In 2005, a data mining assessment
of seven years of data around the New Year transition
was undertaken to develop a new hypothesis to test on future data.
Peter Bancel explored variations on previous analyses with the goal of
optimizing two recipes with a parallel structure to the
original analyses done in previous years. This page shows some of the
work forming the background for the eventual choices for the
Devvar−Netvar analysis.
The following two plots show several measures for 37
timeszones and the *complement* of the 14 timezones.
These plots and all the preceeding ones use scaled chisqrs
for the cumdevs of the netvar. the cumdevs do NOT use converted
zscores. There is no problem for comparisons, but you can't read
off zscores by dividing the deviations by Sqrt(Nsecs).
37 timezones. First row, Moving Averages (4-min smooth). Second row,
Cumulative Deviations.
23 timezones (Complement to 14 heavily populated zones).
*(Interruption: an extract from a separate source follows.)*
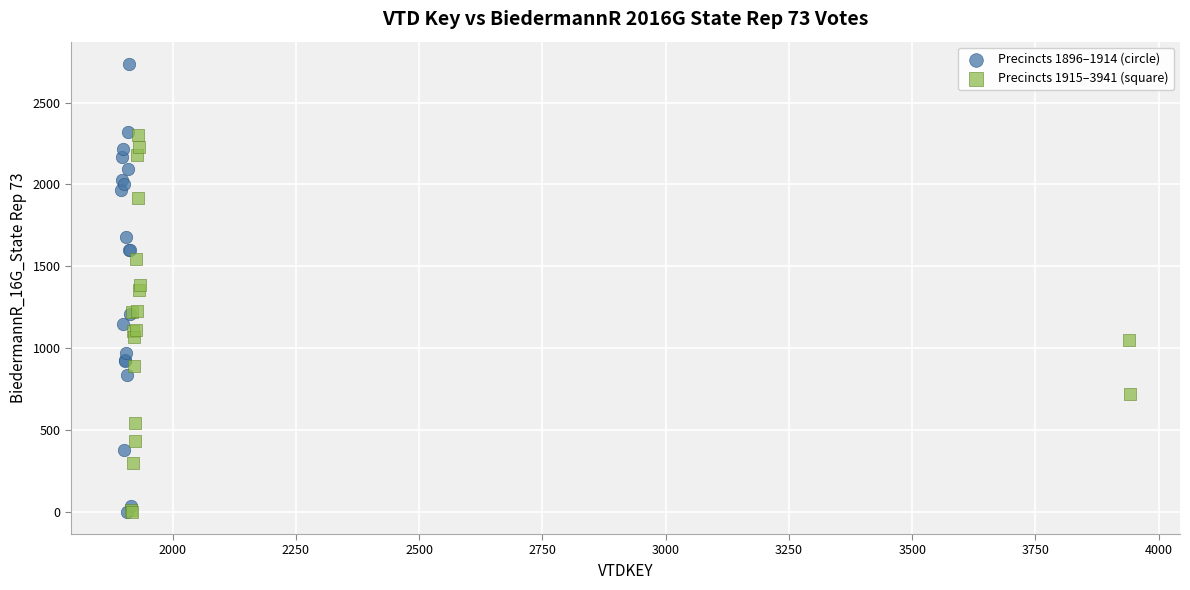

Which series has the largest Y range (max minus min)?

Precincts 1896–1914 (circle)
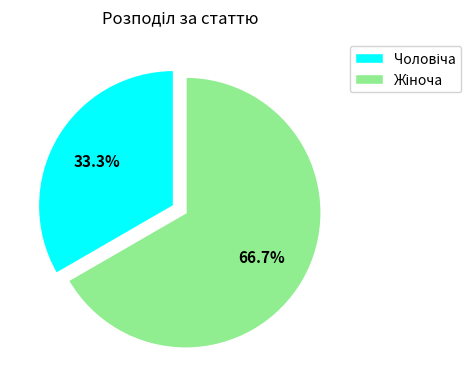

Is there any slice that represents more than half of the pie?

Yes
First row, Moving Averages (4-min smooth). Second row, Cumulative Deviations.
The next two plots show
the deviations of netvar and devvar, averaged over 7 years, to the 14
tzone set and 13 timezones,
respectively.
The difference of either of these would make a good test
statistic on an interval of -7 to +2
minutes around midnight.
The statistic is the difference of zscores for the
netvar and devvar, for each second.
These may be compared with a similar plot using 37 zones.
Smoothed Covar Statistic
The second of our two newly defined New Year analyses
looks at the epoch
average of the smoothed Covar statistic. This is almost exactly the same
as the smoothed variance analysis used in previous years. We did look at
the "data-mining" assessment of the previous seven years of data
and determined that a good choice would be the same 13 timezones as used in the
Devvar−Netvar analysis, with the epochs defined as in previous years,
namely the 10 minutes centered on midnight, and a smoothing window of 4
minutes, as before. The test statistic is also the same as previously used. A
permutation analysis (10,000 permutations) provides a distribution for
the result of multiplying the magnitude of the deviation at smoothed
curve minimum times its proximity to midnight. The min*prox measure for
this year is compared to the distribution.
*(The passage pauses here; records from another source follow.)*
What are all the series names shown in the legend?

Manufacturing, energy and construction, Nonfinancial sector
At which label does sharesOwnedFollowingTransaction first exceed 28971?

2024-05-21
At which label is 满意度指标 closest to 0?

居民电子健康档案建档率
The following figure shows the all eight years, including 2006, with the
10-minute epoch averaged over 13 zones as
well as the original 37 zones. A complement to the 13 zones is also
shown in the middle figure.
We expect to do further assessments, for example, looking at the impact
of different smoothing windows and different smoothing algorithms. The
next figure shows the result of smoothing with a Gaussian convolution.
It has the advantage of weighting low frequencies more than high
frequencies, effectively reducing the high frequency noise.
Comparisons of variations on this theme using the previous data should
give us a good general prediction for subsequent years.